Somatic gene transfer technology is one of a number of approaches being developed for the treatment of DMD. Numerous studies have demonstrated the potential of rAAV as a vector for gene transfer. rAAV has been shown to be not only a valuable research tool for the delivery of transgenes, as well as gene-targeting cassettes such as those encoding shRNA[27] or zinc finger[28] technologies, but also an important reagent in numerous human clinical trials. Undoubtedly, there are issues of risk that should be considered not only for individual vectors but also for the inherent characteristics of specific disease processes. Understanding the factors involved in immune activation following gene transfer is of great clinical significance and much progress has been made in this area.[29] In many DMD patients there is little or no dystrophin expression and in others the residual truncated protein produced in revertant myofibers lacks significant portions of the full amino acid sequence. Exogenous dystrophin production resulting from gene therapy protocols could in theory elicit a destructive cellular immune response against transduced muscle fibers. Using a therapeutic transgene based on a protein normally expressed in muscles of DMD patients, such as utrophin, could be important for improving the efficiency and efficacy of gene therapy for DMD.
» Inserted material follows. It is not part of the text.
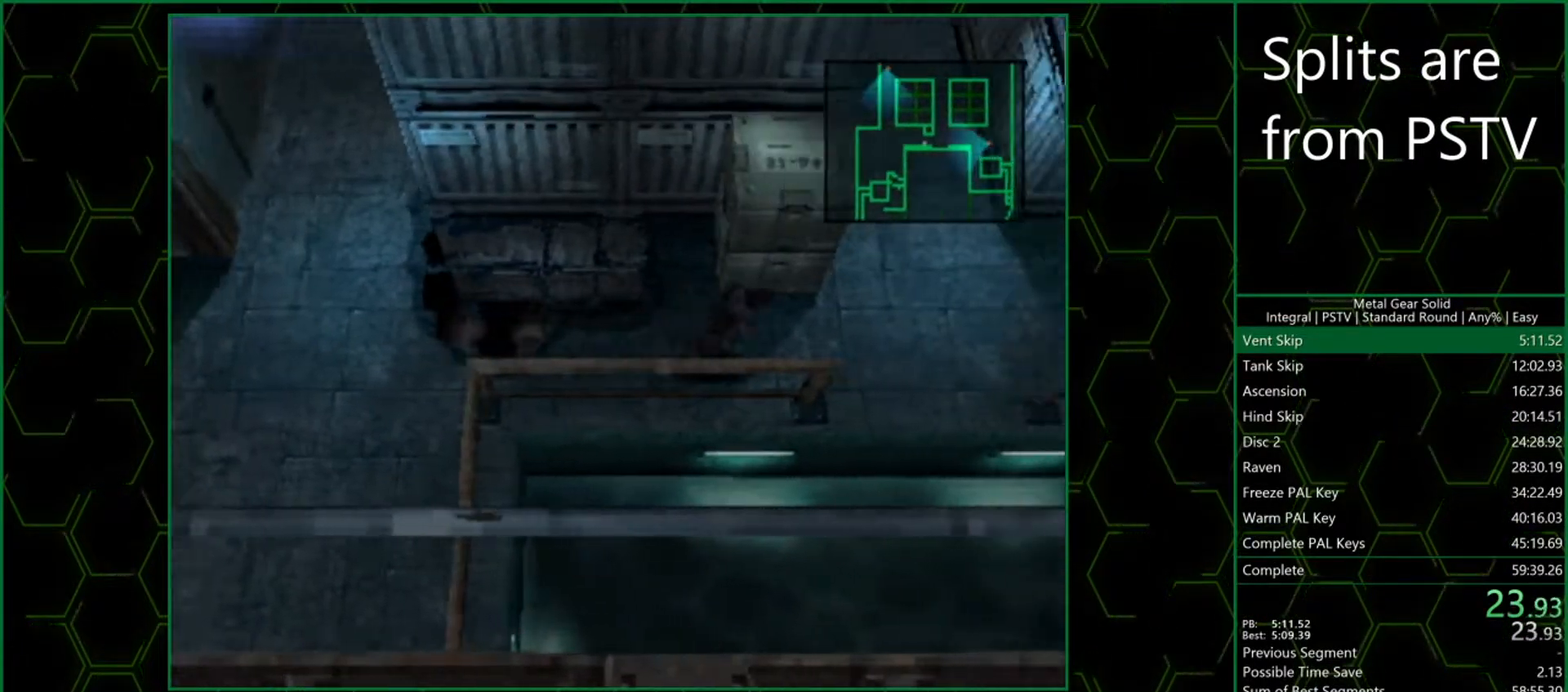
{"buttons": [], "left_stick": "up", "events": [[400, "left_stick", "up"]]}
Utrophin is structurally similar to dystrophin, with expression normally being restricted to the neuromuscular and myotendinous junctions within adult skeletal muscle. As a strategy to overcome the potential risk of an immune response to dystrophin, a microutrophin cassette was developed that can be packaged within rAAV vectors. The goal of this study was to characterize whether microutrophin could display functional efficacy in the mdx:utrn−/− mouse model. In contrast to dystrophin-deficient mdx mice, whose mild skeletal muscle pathology is attributed, at least in part, to compensatory overexpression of utrophin at the sarcolemma,[30] mdx:utrn−/− mice display an earlier onset of dystrophy, more extensive muscle wasting, significant weight loss, joint contractures, and a considerably shortened lifespan.[20, 31] A variety of investigators have previously shown that utrophin can compensate for the lack of dystrophin in many circumstances, including via adenoviral delivery or in transgenic mice.[11, 1721] Further evidence for a compensatory role for utrophin derives from studies in the distal toe and extraocular muscles, which are largely spared from dystrophic degeneration, and where utrophin expression is normally high.[3234] Thus, a large body of data supports the idea that utrophin can functionally compensate for the absence of dystrophin in striated muscles. Indeed, upregulation of the utrophin gene has been actively pursued as a pharmacological target as a potential therapy for DMD.[35, 36] Here we demonstrated that intravenous injection of a rAAV6/microutrophin transgene could improve morphology and function of muscles within the severely dystrophic mdx:utrn−/− mouse model.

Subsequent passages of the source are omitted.